The Andean cock-of-the-rock (Rupicola peruvianus), also known as tunki (Quechua), is a large passerine bird of the cotinga family native to Andean cloud forests in South America. It is the national bird of Peru. It has four subspecies and its closest relative is the Guianan cock-of-the-rock.

The Andean cock-of-the-rock exhibits marked sexual dimorphism; the male has a large disk-like crest and scarlet or brilliant orange plumage, while the female is significantly darker and browner. Gatherings of males compete for breeding females with each male displaying his colourful plumage, bobbing and hopping, and making a variety of calls. After mating, the female makes a nest under a rocky overhang, incubates the eggs, and rears the young by herself.

The Andean cock-of-the-rock eats a diet of fruit, supplemented by insect, amphibian, reptile, and smaller mice. It is distributed all across the cloud forest of the Andes, having a range of around 260000 km2. Even though it is being affected by the destruction of its habitat, the Andean cock-of-the-rock is not classified as threatened.

**RECORDS SUPPLIED:**
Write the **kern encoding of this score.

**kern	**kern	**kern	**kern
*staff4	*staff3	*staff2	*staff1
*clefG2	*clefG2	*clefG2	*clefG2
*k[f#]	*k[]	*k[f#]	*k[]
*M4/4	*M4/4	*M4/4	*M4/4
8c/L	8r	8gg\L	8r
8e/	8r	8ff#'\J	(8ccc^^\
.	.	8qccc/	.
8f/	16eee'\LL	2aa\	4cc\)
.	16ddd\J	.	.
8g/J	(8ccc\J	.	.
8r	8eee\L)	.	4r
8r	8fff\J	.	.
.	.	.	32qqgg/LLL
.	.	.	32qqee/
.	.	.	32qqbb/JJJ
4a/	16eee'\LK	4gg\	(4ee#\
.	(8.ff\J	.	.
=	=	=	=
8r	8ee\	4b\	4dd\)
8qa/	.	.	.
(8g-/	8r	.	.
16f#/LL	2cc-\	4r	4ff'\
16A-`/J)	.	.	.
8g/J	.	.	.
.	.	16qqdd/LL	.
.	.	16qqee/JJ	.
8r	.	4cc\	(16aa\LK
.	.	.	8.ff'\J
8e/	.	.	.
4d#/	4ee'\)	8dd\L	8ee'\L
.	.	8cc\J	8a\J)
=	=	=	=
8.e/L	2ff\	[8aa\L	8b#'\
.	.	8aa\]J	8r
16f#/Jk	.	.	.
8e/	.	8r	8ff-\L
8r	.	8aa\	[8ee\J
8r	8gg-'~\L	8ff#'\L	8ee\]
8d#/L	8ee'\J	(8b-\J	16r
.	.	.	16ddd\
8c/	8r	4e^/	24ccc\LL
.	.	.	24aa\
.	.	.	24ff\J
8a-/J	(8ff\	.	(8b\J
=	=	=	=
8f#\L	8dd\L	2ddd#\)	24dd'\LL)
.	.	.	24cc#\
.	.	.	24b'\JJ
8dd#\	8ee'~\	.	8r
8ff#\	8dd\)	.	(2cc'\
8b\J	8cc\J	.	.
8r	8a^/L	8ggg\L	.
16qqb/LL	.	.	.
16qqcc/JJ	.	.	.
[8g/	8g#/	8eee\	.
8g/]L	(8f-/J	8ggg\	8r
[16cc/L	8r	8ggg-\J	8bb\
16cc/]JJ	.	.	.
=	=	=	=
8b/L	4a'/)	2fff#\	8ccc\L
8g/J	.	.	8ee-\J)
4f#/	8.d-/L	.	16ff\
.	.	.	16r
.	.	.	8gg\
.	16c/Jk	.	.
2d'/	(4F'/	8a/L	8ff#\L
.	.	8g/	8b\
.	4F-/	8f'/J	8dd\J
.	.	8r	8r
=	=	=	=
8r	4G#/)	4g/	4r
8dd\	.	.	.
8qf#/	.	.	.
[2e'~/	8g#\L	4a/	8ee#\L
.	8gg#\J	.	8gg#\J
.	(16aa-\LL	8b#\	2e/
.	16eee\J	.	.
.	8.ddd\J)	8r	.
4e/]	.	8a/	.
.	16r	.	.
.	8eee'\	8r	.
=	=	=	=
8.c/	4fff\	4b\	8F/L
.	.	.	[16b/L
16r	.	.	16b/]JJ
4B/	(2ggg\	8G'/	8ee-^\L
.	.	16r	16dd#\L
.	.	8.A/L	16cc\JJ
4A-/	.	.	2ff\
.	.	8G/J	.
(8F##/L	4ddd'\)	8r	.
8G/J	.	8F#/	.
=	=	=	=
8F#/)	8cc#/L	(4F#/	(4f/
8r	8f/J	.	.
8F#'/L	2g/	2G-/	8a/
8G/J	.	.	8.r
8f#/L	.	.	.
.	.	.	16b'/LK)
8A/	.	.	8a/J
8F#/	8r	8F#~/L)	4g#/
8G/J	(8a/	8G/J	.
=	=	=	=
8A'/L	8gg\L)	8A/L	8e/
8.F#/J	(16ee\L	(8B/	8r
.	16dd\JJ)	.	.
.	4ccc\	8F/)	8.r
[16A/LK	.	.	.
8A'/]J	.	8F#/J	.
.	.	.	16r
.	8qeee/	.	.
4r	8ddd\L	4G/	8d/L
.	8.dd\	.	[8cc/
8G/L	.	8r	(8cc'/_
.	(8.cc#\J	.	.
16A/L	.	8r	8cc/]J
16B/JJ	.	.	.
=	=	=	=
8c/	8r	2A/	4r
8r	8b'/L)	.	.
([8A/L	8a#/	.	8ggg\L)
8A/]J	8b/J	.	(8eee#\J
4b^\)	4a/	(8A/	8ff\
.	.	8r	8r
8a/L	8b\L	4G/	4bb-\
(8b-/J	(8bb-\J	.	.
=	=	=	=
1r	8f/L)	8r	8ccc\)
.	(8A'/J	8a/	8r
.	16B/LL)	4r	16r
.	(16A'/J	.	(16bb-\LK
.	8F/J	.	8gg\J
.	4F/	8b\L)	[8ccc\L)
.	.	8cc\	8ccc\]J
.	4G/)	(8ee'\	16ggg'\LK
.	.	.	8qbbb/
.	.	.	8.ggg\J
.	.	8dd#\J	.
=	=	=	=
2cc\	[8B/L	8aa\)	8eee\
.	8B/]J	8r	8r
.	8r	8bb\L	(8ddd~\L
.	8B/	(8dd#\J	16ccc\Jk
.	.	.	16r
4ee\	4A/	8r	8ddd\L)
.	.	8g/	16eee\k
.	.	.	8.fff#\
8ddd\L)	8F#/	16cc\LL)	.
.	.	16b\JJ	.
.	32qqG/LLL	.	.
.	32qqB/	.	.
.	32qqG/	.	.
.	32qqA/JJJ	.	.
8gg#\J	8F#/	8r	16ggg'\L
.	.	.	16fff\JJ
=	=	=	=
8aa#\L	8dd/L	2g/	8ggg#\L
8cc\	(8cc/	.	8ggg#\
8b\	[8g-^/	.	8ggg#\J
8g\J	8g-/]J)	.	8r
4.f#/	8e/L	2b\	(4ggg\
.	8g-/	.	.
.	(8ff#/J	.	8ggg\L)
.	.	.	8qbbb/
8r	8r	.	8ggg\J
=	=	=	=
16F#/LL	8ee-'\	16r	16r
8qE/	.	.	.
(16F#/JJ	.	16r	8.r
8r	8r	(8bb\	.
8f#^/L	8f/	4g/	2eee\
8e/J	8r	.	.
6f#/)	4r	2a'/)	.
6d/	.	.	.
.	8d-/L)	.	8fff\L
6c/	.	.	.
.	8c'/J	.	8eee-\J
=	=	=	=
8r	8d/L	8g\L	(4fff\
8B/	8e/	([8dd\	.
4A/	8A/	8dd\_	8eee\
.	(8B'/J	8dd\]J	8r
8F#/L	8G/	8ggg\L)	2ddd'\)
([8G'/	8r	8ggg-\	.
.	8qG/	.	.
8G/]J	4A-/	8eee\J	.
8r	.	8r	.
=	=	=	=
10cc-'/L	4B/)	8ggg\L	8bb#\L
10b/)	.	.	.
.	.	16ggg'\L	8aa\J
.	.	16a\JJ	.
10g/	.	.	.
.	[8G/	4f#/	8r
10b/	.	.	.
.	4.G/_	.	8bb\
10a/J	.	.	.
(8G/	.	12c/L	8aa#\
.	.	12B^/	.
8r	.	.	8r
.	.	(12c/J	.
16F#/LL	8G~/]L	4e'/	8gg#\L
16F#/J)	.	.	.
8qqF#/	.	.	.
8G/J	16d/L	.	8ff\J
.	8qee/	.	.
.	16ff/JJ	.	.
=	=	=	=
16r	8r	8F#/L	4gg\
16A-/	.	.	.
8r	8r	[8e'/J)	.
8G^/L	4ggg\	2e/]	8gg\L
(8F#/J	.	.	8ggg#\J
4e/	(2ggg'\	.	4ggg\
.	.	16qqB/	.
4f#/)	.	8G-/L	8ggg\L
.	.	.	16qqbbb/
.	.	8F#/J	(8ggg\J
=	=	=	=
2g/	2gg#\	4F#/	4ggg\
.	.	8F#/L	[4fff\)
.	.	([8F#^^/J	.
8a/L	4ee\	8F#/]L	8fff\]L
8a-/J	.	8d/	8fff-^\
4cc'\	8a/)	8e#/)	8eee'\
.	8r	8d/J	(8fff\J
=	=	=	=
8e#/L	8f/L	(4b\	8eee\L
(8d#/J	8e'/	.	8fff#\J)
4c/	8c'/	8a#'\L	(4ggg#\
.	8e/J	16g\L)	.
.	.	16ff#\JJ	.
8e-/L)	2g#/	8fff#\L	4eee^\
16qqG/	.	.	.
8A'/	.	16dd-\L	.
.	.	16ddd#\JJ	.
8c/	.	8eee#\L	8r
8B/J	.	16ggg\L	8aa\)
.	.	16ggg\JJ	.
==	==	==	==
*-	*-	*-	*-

**EXERCISES TO COMPLETE:**
a) Decide whether each statement agrees with the passage on the Andean cock-of-the-rock, answering yes or no and quoting the deciding words: (i) The female raises the young without help. (ii) The species is classified as threatened. (iii) Its closest relative is the Guianan cock-of-the-rock.
b) Proceed with the Andean cock-of-the-rock passage by writing one further paragraph that follows its last sentence.

**RESULTS OF THE EXERCISE:**
a)
(i) Yes: "rears the young by herself"
(ii) No: "is not classified as threatened"
(iii) Yes: "its closest relative is the Guianan cock-of-the-rock"

b)
==Taxonomy and etymology==
One of two species in the genus Rupicola, the other being the Guianan cock-of-the-rock, the Andean cock-of-the-rock was first described by English ornithologist John Latham in 1790. It is classified in the Cotingidae, a family of largely frugivorous tropical forest suboscine passerines. The generic name is derived from the Latin stems rupes "rock" or "cliff", and cola "inhabiting", and is derived from its habit of nesting in rock walls. Its specific epithet peruvianus "of Peru" is masculine despite the -a ending of the genus name (in Latin, names in -cola were masculine or neuter); peruviana is seen in older works.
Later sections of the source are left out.